7. The intraluminal thrombus
ILT is generated by activated platelets that aggregate toward the AAA wall. For the generation of ILT the following seem to be essential a) a proximal recirculating zone, with b) high values of wall shear stress (WSS), so that the platelets can sustain the WSS long enough, to get activated and aggregate (Biasetti et al, 2010). The aggregation sites are preferably located in areas of low WSS. The frequently observed asymmetric ILT distribution (Figure 5A) can be attributed to the asymmetry and complexity of the flow in asymmetric AAAs (Figure 5B), (Ekaterinaris et al, 2006 and Bluestein et al, 2009).
The integration of intraluminal thrombus (ILT) on the FEA models plays a crucial role in the estimation of wall stress values and stress distribution (Georgakarakos et al, 2009 and Wang et al, 2002).

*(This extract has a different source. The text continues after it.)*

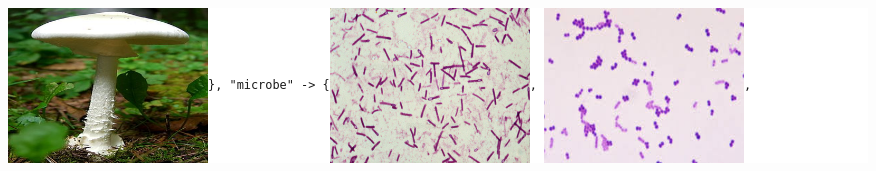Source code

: <img align = 'center' style = 'max-width:200px' src = 'img/2/91f15.png' />`}, "microbe" -> {`<img align = 'center' style = 'max-width:200px' src = 'img/2/91f16.png' />`, `<img align = 'center' style = 'max-width:200px' src = 'img/2/91f17.png' />`, `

ILT consists of 3 layers (abluminal, medial and luminal) with marked differences in mechanical properties and structure (Figure 6A). The luminal layer (Figure 6B) consists of a network of fibrin fibers, with Young’s modulus values 54 and 57 N/cm2 in the longitudinal and circumferential directions, respectively (van 't Veer et al, 2008). The medial layer shows some degree of degeneration of the fibrin fibers and presents a 33 and 27 N/cm2 in the longitudinal and circumferential directions, respectively (Wang et al, 2001). Finally, the abluminal layers appear too degenerated (Figure 6C) to be tested on vitro for determination of the mechanical properties. Vande Geest et al performed planar biaxial testing on the luminal layer of ILT and estimated the maximum tangential modulus to be 23.1 and 20.1 N/cm2 in the longitudinal and circumferential directions, respectively (Vande Geest et al, 2006b). Di Marino et al (Di Marino et al, 1998) estimated the range of ILT Young’s modulus to be 5-20 N/cm2, whereas Hinnen et al (Hinnen et al, 2007) 1.3-5.9 N/cm2.

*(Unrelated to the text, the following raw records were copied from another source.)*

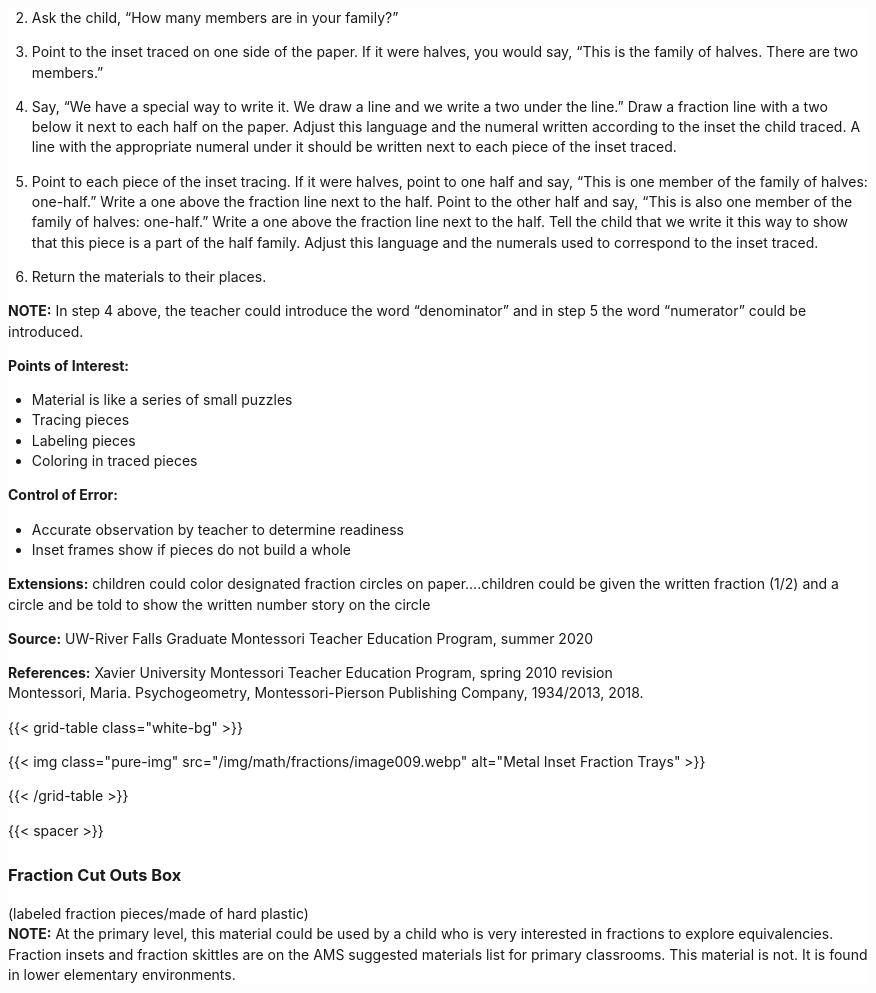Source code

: 2. Ask the child, “How many members are in your family?”

3. Point to the inset traced on one side of the paper. If it were halves, you would say, “This is the family of halves. There are two members.”

4. Say, “We have a special way to write it. We draw a line and we write a two under the line.” Draw a fraction line with a two below it next to each half on the paper. Adjust this language and the numeral written according to the inset the child traced. A line with the appropriate numeral under it should be written next to each piece of the inset traced.

5. Point to each piece of the inset tracing. If it were halves, point to one half and say, “This is one member of the family of halves: one-half.” Write a one above the fraction line next to the half. Point to the other half and say, “This is also one member of the family of halves: one-half.” Write a one above the fraction line next to the half. Tell the child that we write it this way to show that this piece is a part of the half family. Adjust this language and the numerals used to correspond to the inset traced.

6. Return the materials to their places.

**NOTE:** In step 4 above, the teacher could introduce the word “denominator” and in step 5 the word “numerator” could be introduced.

**Points of Interest:**
* Material is like a series of small puzzles
* Tracing pieces
* Labeling pieces
* Coloring in traced pieces

**Control of Error:**
* Accurate observation by teacher to determine readiness
* Inset frames show if pieces do not build a whole


**Extensions:** children could color designated fraction circles on paper….children could be given the written fraction (1/2) and a circle and be told to show the written number story on the circle

**Source:** UW-River Falls Graduate Montessori Teacher Education Program, summer 2020

**References:** Xavier University Montessori Teacher Education Program, spring 2010 revision\
Montessori, Maria. Psychogeometry, Montessori-Pierson Publishing Company, 1934/2013, 2018.

{{< grid-table class="white-bg" >}}

{{< img class="pure-img" src="/img/math/fractions/image009.webp" alt="Metal Inset Fraction Trays" >}}

{{< /grid-table >}}


{{< spacer >}}


### Fraction Cut Outs Box

(labeled fraction pieces/made of hard plastic)\
**NOTE:** At the primary level, this material could be used by a child who is very interested in fractions to explore equivalencies. Fraction insets and fraction skittles are on the AMS suggested materials list for primary classrooms. This material is not. It is found in lower elementary environments.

It is clear that there is a wide variation in the mechanical properties of ILT. The mechanical properties of the thrombus vary not only within the ILT volume of a given AAA but also between different ILTs (Ashton et al, 2009; van Dam et al, 2008). Consequently, the hemodynamic load on the AAA wall can be modified by the variations in local thickness, shear modulus and volume of ILT (Speelman et al, 2010b). Moreover, the varying mechanical properties of the thrombus account for the large variability in its compressibility (Truijers et al, 2009), which could influence its protective role against AAA rupture or sac enlargement. Furthermore, fissures in ILT can breach the ILT “cushion” effect, resulting in increase in wall stress in the underlying AAA wall (Polzer et al, In Press).

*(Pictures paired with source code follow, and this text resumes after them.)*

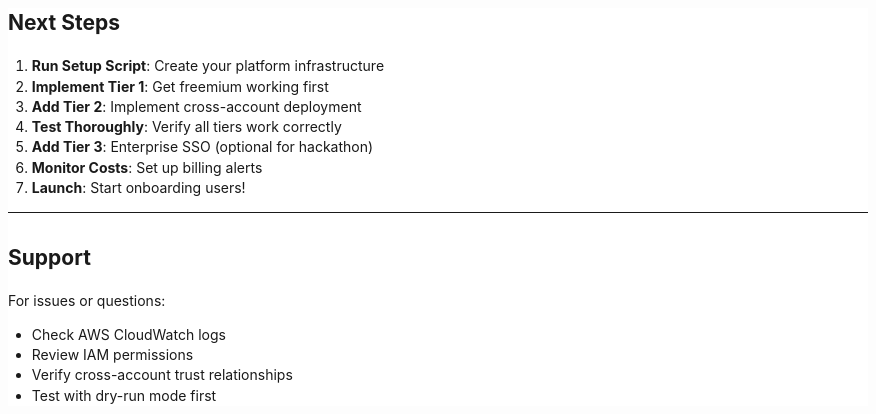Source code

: 
## Next Steps

1. **Run Setup Script**: Create your platform infrastructure
2. **Implement Tier 1**: Get freemium working first
3. **Add Tier 2**: Implement cross-account deployment
4. **Test Thoroughly**: Verify all tiers work correctly
5. **Add Tier 3**: Enterprise SSO (optional for hackathon)
6. **Monitor Costs**: Set up billing alerts
7. **Launch**: Start onboarding users!

---

## Support

For issues or questions:
- Check AWS CloudWatch logs
- Review IAM permissions
- Verify cross-account trust relationships
- Test with dry-run mode first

AAA rupture is a matter of deficient wall strength and increased hemodynamic loading. Therefore, reliable rupture risk estimation should take into account both the local distribution of wall stress and wall strength. Refinements in computational methods of these parameters could lead to identification of high-risk aneurysms, patient-specific risk assessment, detailed geometric characterization of AAAs and precise follow-up of aneurysm growth. The development of hybrid models that would take into account the geometric, biomechanical and biologic factors in a patient-specific basis is awaited with great interest. Furthermore, advances in ultrasound and dynamic MRI imaging are expected to provide us with important information regarding the material properties of ILT over the cardiac cycle, the spatial variance of compliance, stiffness and distensibility of the AAA wall and, finally a detailed mapping of the AAA wall thickness. The aforementioned elements are necessary for improvement of accurate, reliable patient-specific prediction models of rupture risk.